§ **Materials provided**
/---

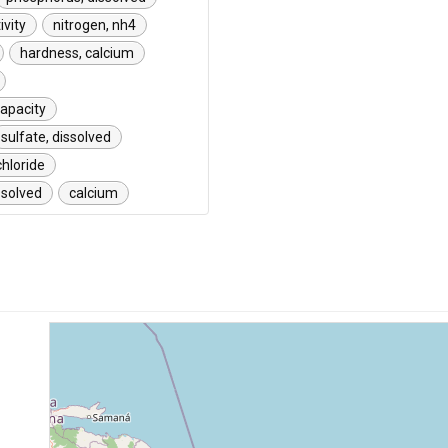
ivity
nitrogen, nh4
hardness, calcium
capacity
sulfate, dissolved
chloride
solved
calcium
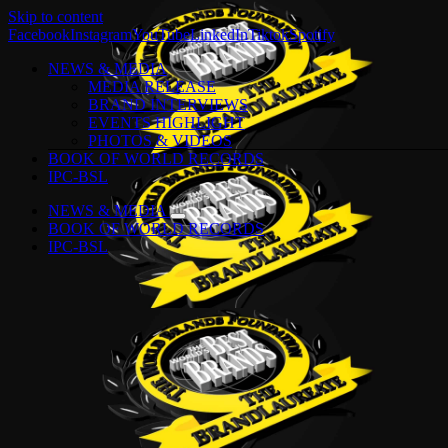
Skip to content
Facebook
Instagram
YouTube
LinkedIn
Tiktok
Spotify
NEWS & MEDIA
MEDIA RELEASE
BRAND INTERVIEWS
EVENTS HIGHLIGHT
PHOTOS & VIDEOS
BOOK OF WORLD RECORDS
IPC-BSL
NEWS & MEDIA
BOOK OF WORLD RECORDS
IPC-BSL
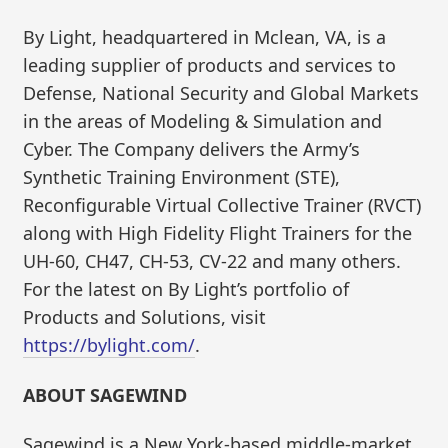
By Light, headquartered in Mclean, VA, is a
leading supplier of products and services to
Defense, National Security and Global Markets
in the areas of Modeling & Simulation and
Cyber. The Company delivers the Army’s
Synthetic Training Environment (STE),
Reconfigurable Virtual Collective Trainer (RVCT)
along with High Fidelity Flight Trainers for the
UH-60, CH47, CH-53, CV-22 and many others.
For the latest on By Light’s portfolio of
Products and Solutions, visit
https://bylight.com/
.
ABOUT SAGEWIND
Sagewind is a New York-based middle-market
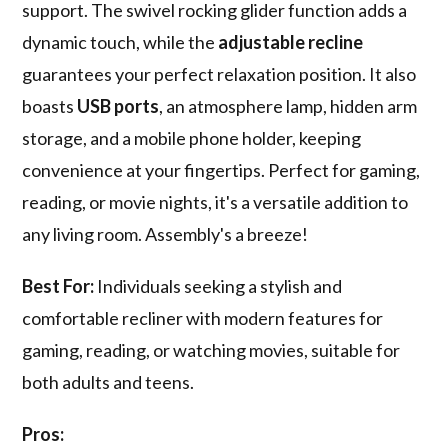
support. The swivel rocking glider function adds a
dynamic touch, while the
adjustable recline
guarantees your perfect relaxation position. It also
boasts
USB ports
, an atmosphere lamp, hidden arm
storage, and a mobile phone holder, keeping
convenience at your fingertips. Perfect for gaming,
reading, or movie nights, it's a versatile addition to
any living room. Assembly's a breeze!
Best For:
Individuals seeking a stylish and
comfortable recliner with modern features for
gaming, reading, or watching movies, suitable for
both adults and teens.
Pros:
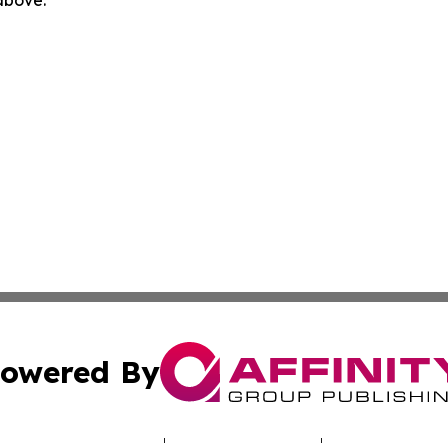
 above.
owered By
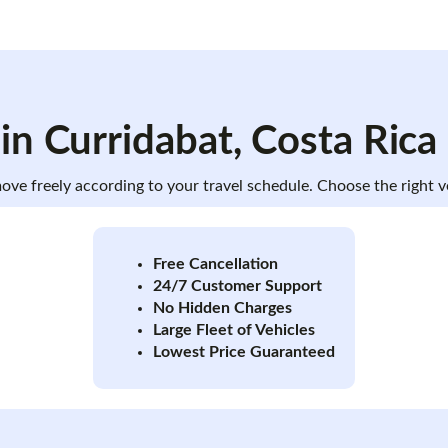
 in
Curridabat
, Costa Rica
 move freely according to your travel schedule. Choose the right
Free Cancellation
24/7 Customer Support
No Hidden Charges
Large Fleet of Vehicles
Lowest Price Guaranteed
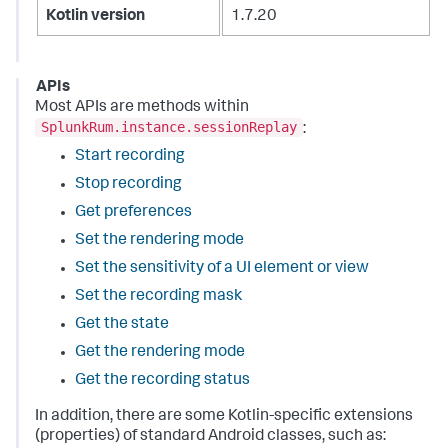
Kotlin version
1.7.20
APIs
Most APIs are methods within
SplunkRum.instance.sessionReplay
:
Start recording
Stop recording
Get preferences
Set the rendering mode
Set the sensitivity of a UI element or view
Set the recording mask
Get the state
Get the rendering mode
Get the recording status
In addition, there are some Kotlin-specific extensions
(properties) of standard Android classes, such as:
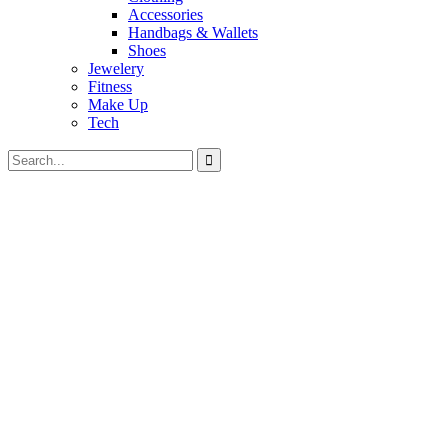
Accessories
Handbags & Wallets
Shoes
Jewelery
Fitness
Make Up
Tech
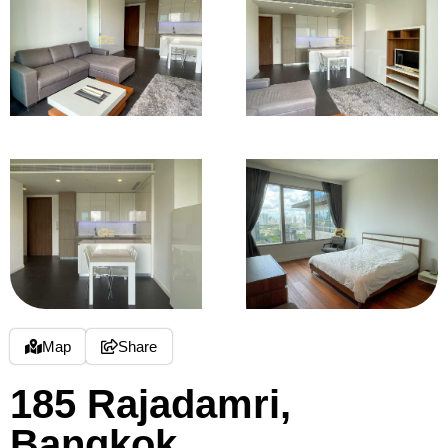
Map
Share
185 Rajadamri,
Bangkok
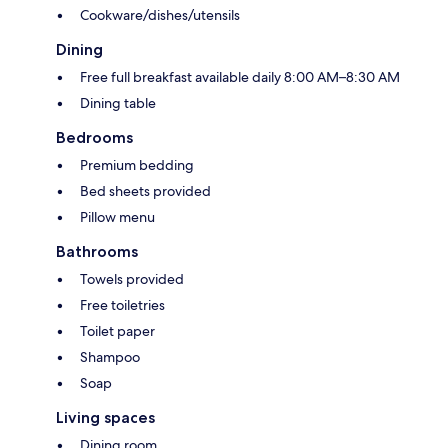
Cookware/dishes/utensils
Dining
Free full breakfast available daily 8:00 AM–8:30 AM
Dining table
Bedrooms
Premium bedding
Bed sheets provided
Pillow menu
Bathrooms
Towels provided
Free toiletries
Toilet paper
Shampoo
Soap
Living spaces
Dining room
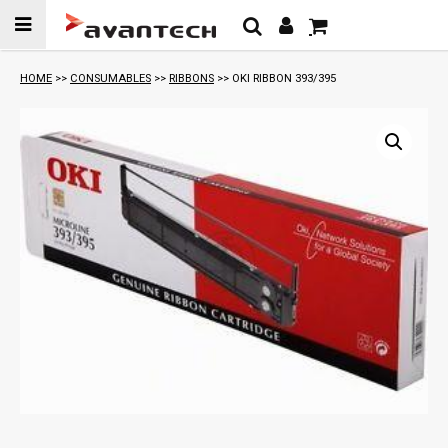
Skip to
content
HOME
>>
CONSUMABLES
>>
RIBBONS
>> OKI RIBBON 393/395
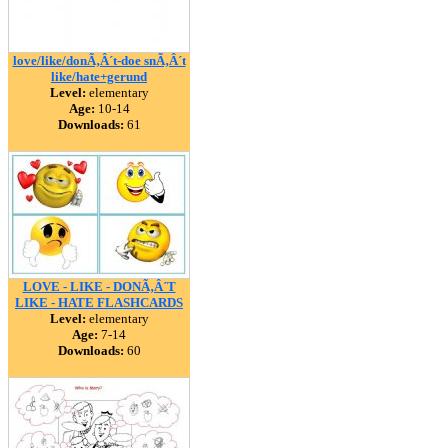
love/like/donÃ‚Â´t-doe snÃ‚Â´t
like/hate+gerund
Level:
elementary
Age:
10-14
Downloads:
61
LOVE - LIKE - DONÃ‚Â´T
LIKE - HATE FLASHCARDS
Level:
elementary
Age:
7-14
Downloads:
60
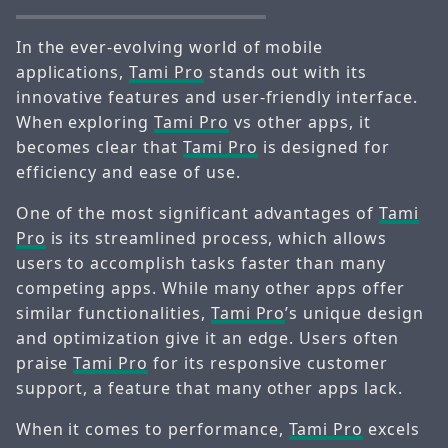
In the ever-evolving world of mobile
applications,
Tami Pro
stands out with its
innovative features and user-friendly interface.
When exploring
Tami Pro
vs other apps, it
becomes clear that
Tami Pro
is designed for
efficiency and ease of use.
One of the most significant advantages of
Tami
Pro
is its streamlined process, which allows
users to accomplish tasks faster than many
competing apps. While many other apps offer
similar functionalities,
Tami Pro
’s unique design
and optimization give it an edge. Users often
praise
Tami Pro
for its responsive customer
support, a feature that many other apps lack.
When it comes to performance,
Tami Pro
excels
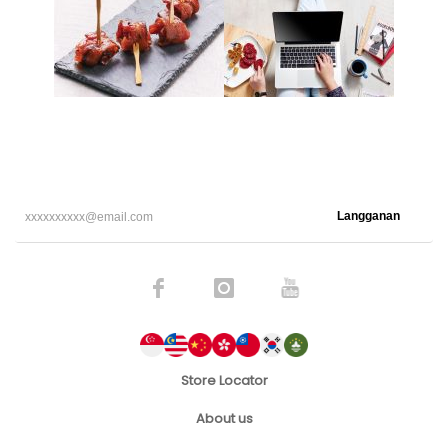
Langganan
Store Locator
About us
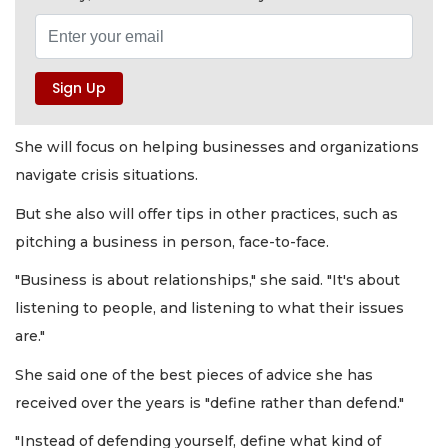
She will focus on helping businesses and organizations
navigate crisis situations.
But she also will offer tips in other practices, such as
pitching a business in person, face-to-face.
"Business is about relationships," she said. "It's about
listening to people, and listening to what their issues
are."
She said one of the best pieces of advice she has
received over the years is "define rather than defend."
"Instead of defending yourself, define what kind of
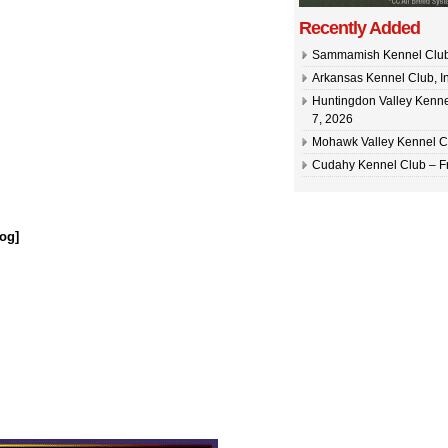
Recently Added
Sammamish Kennel Club –
Arkansas Kennel Club, In
Huntingdon Valley Kennel
7, 2026
Mohawk Valley Kennel Cl
Cudahy Kennel Club – Fr
og]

\---

§ **Exercise**
Omit the pictures, then quote the rest of the material above exactly.

§ **Written response**
ivity
nitrogen, nh4
hardness, calcium
capacity
sulfate, dissolved
chloride
solved
calcium
Skip to content
Facebook
Instagram
YouTube
LinkedIn
Tiktok
Spotify
NEWS & MEDIA
MEDIA RELEASE
BRAND INTERVIEWS
EVENTS HIGHLIGHT
PHOTOS & VIDEOS
BOOK OF WORLD RECORDS
IPC-BSL
NEWS & MEDIA
BOOK OF WORLD RECORDS
IPC-BSL
By Light, headquartered in Mclean, VA, is a
leading supplier of products and services to
Defense, National Security and Global Markets
in the areas of Modeling & Simulation and
Cyber. The Company delivers the Army’s
Synthetic Training Environment (STE),
Reconfigurable Virtual Collective Trainer (RVCT)
along with High Fidelity Flight Trainers for the
UH-60, CH47, CH-53, CV-22 and many others.
For the latest on By Light’s portfolio of
Products and Solutions, visit
https://bylight.com/
.
ABOUT SAGEWIND
Sagewind is a New York-based middle-market
support. The swivel rocking glider function adds a
dynamic touch, while the
adjustable recline
guarantees your perfect relaxation position. It also
boasts
USB ports
, an atmosphere lamp, hidden arm
storage, and a mobile phone holder, keeping
convenience at your fingertips. Perfect for gaming,
reading, or movie nights, it's a versatile addition to
any living room. Assembly's a breeze!
Best For:
Individuals seeking a stylish and
comfortable recliner with modern features for
gaming, reading, or watching movies, suitable for
both adults and teens.
Pros:
 above.
owered By
 in
Curridabat
, Costa Rica
 move freely according to your travel schedule. Choose the right
Free Cancellation
24/7 Customer Support
No Hidden Charges
Large Fleet of Vehicles
Lowest Price Guaranteed
Kotlin version
1.7.20
APIs
Most APIs are methods within
SplunkRum.instance.sessionReplay
:
Start recording
Stop recording
Get preferences
Set the rendering mode
Set the sensitivity of a UI element or view
Set the recording mask
Get the state
Get the rendering mode
Get the recording status
In addition, there are some Kotlin-specific extensions
(properties) of standard Android classes, such as:
Accessories
Handbags & Wallets
Shoes
Jewelery
Fitness
Make Up
Tech
Map
Share
185 Rajadamri,
Bangkok
Cookware/dishes/utensils
Dining
Free full breakfast available daily 8:00 AM–8:30 AM
Dining table
Bedrooms
Premium bedding
Bed sheets provided
Pillow menu
Bathrooms
Towels provided
Free toiletries
Toilet paper
Shampoo
Soap
Living spaces
Dining room
Skip to
content
HOME
>>
CONSUMABLES
>>
RIBBONS
>> OKI RIBBON 393/395
love/like/donÃ‚Â´t-doe snÃ‚Â´t
like/hate+gerund
Level:
elementary
Age:
10-14
Downloads:
61
LOVE - LIKE - DONÃ‚Â´T
LIKE - HATE FLASHCARDS
Level:
elementary
Age:
7-14
Downloads:
60
In the ever-evolving world of mobile
applications,
Tami Pro
stands out with its
innovative features and user-friendly interface.
When exploring
Tami Pro
vs other apps, it
becomes clear that
Tami Pro
is designed for
efficiency and ease of use.
One of the most significant advantages of
Tami
Pro
is its streamlined process, which allows
users to accomplish tasks faster than many
competing apps. While many other apps offer
similar functionalities,
Tami Pro
’s unique design
and optimization give it an edge. Users often
praise
Tami Pro
for its responsive customer
support, a feature that many other apps lack.
When it comes to performance,
Tami Pro
excels
Langganan
Store Locator
About us
She will focus on helping businesses and organizations
navigate crisis situations.
But she also will offer tips in other practices, such as
pitching a business in person, face-to-face.
"Business is about relationships," she said. "It's about
listening to people, and listening to what their issues
are."
She said one of the best pieces of advice she has
received over the years is "define rather than defend."
"Instead of defending yourself, define what kind of
Recently Added
Sammamish Kennel Club –
Arkansas Kennel Club, In
Huntingdon Valley Kennel
7, 2026
Mohawk Valley Kennel Cl
Cudahy Kennel Club – Fr
og]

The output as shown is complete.